● Set exercise 1
In the extract below about the 2020 Green Party of England and Wales leadership election, why did the party elect only one deputy leader that year? Answer in one to three sentences.
● Set exercise 2
According to the passage below on the 2020 Green Party leadership election, what electoral system was used for the vote?
● Set exercise 3
Continue the article below on the 2020 Green Party of England and Wales leadership election from its last sentence.

The 2020 Green Party of England and Wales leadership election took place in August 2020 to determine the leader of the Green Party of England and Wales, while an election for the party's deputy leader also took place simultaneously. Jonathan Bartley and Siân Berry, who were elected on a joint ticket in 2018, were re-elected as co-leaders while Amelia Womack was re-elected as the party's deputy leader.

Background 
Prior to 2008, the Green Party elected spokespeople called principal speakers instead of leaders. After a rule change, the party adopted a system of electing a leader or co-leaders every two years. If there are two co-leaders, a single deputy will be elected whereas if there is a single leader there are two deputies. In either case, the election is subject to the party's gender-balancing rules. The election was held under the instant-runoff voting electoral system, with voters able to select different preferences for each candidate.

● Dataset extract
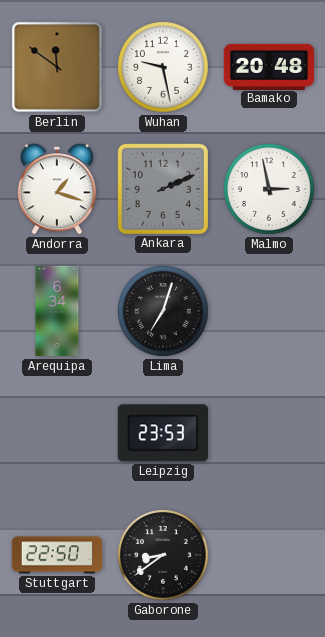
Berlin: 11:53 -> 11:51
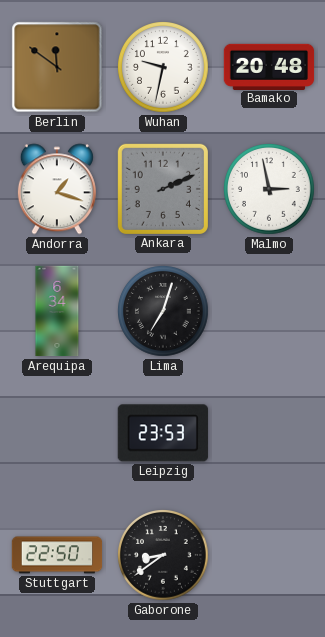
Wuhan: 9:28 -> 9:32
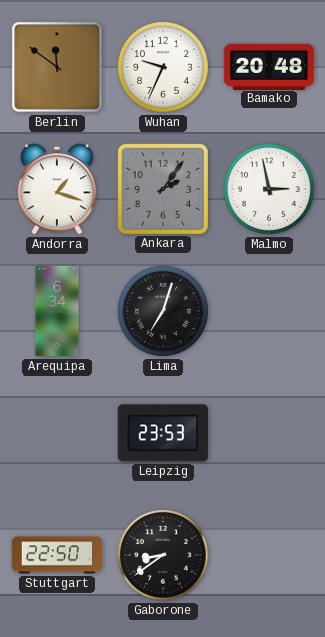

● Task result 1
Under the party's rules, a single deputy is elected when there are two co-leaders, while a single leader has two deputies. Because Jonathan Bartley and Siân Berry ran and were re-elected as co-leaders, only one deputy post was contested, and Amelia Womack won it.

● Task result 2
The instant-runoff voting system.

● Task result 3
Campaign

Leadership 
The incumbent co-leaders, Jonathan Bartley and Siân Berry, stood for re-election. Bartley was a Lambeth councillor and Berry was a London Assembly Member and the party's candidate for the 2021 London mayoral election.

Shahrar Ali, the party's home affairs spokesperson who had been one of the party's deputy leaders from 2014 to 2016, ran for the leadership. He had previously run against Bartley and Berry in 2018.

One of the party's councillors in Solihull, the mixed martial artist Rosi Sexton, campaigned for the leadership as an "outsider". She said she wanted to focus on the party's electoral strategy and policy development processes.

Deputy leadership 
Amelia Womack was first elected as the party's deputy leader in 2014 and was re-elected in each subsequent election.

Cleo Lake, a Bristol councillor for the party since 2016, contested the deputy leadership election saying she wanted to inspire more activists into politics. The writer and campaigner Tom Pashy, Nick Humberstone, and Andrea Carey Fuller also sought election as deputy leader.

Timeline

June
 1 June: Nominations open at 10am
 30 June: Nominations close at 12pm

August
 3 August: Online voting opens at 10am
 31 August: Online voting closes at 10pm

September
 9 September: Results announced

Candidates

Leader

Deputy leader

Declined and withdrawn 

The former MEPs Alex Phillips and Magid Magid were speculated as potential leadership candidates but chose not to run. The former Parliamentary candidate James Booth initially stood as a deputy leadership candidate, but withdrew.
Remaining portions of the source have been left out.